- Job item -
Output every entry below exactly, without its pictures.

- Given data -

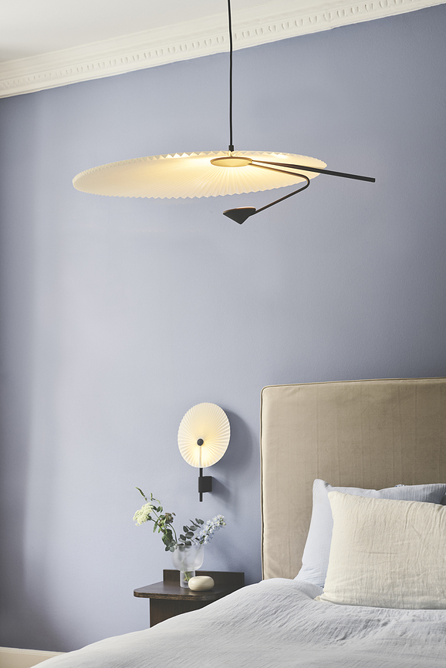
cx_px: 223
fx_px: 929
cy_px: 334
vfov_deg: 39.6
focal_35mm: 50
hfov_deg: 27.0
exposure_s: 4
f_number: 8
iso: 100
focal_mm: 50
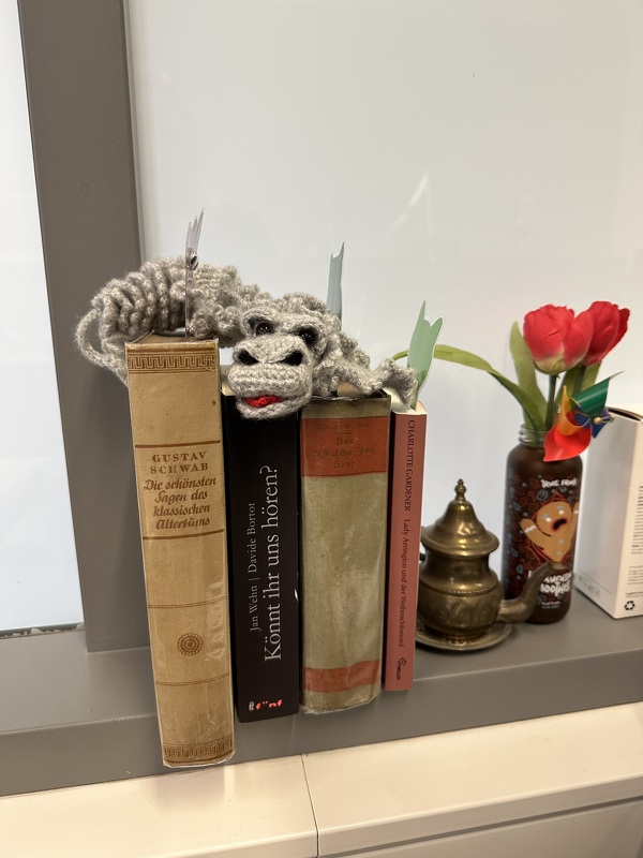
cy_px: 429
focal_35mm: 24
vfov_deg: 71.6
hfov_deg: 56.8
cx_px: 322
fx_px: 594
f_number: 1.78
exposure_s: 1/100
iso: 200
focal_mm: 6.86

- Output for this exercise -
cx_px: 223
fx_px: 929
cy_px: 334
vfov_deg: 39.6
focal_35mm: 50
hfov_deg: 27.0
exposure_s: 4
f_number: 8
iso: 100
focal_mm: 50
cy_px: 429
focal_35mm: 24
vfov_deg: 71.6
hfov_deg: 56.8
cx_px: 322
fx_px: 594
f_number: 1.78
exposure_s: 1/100
iso: 200
focal_mm: 6.86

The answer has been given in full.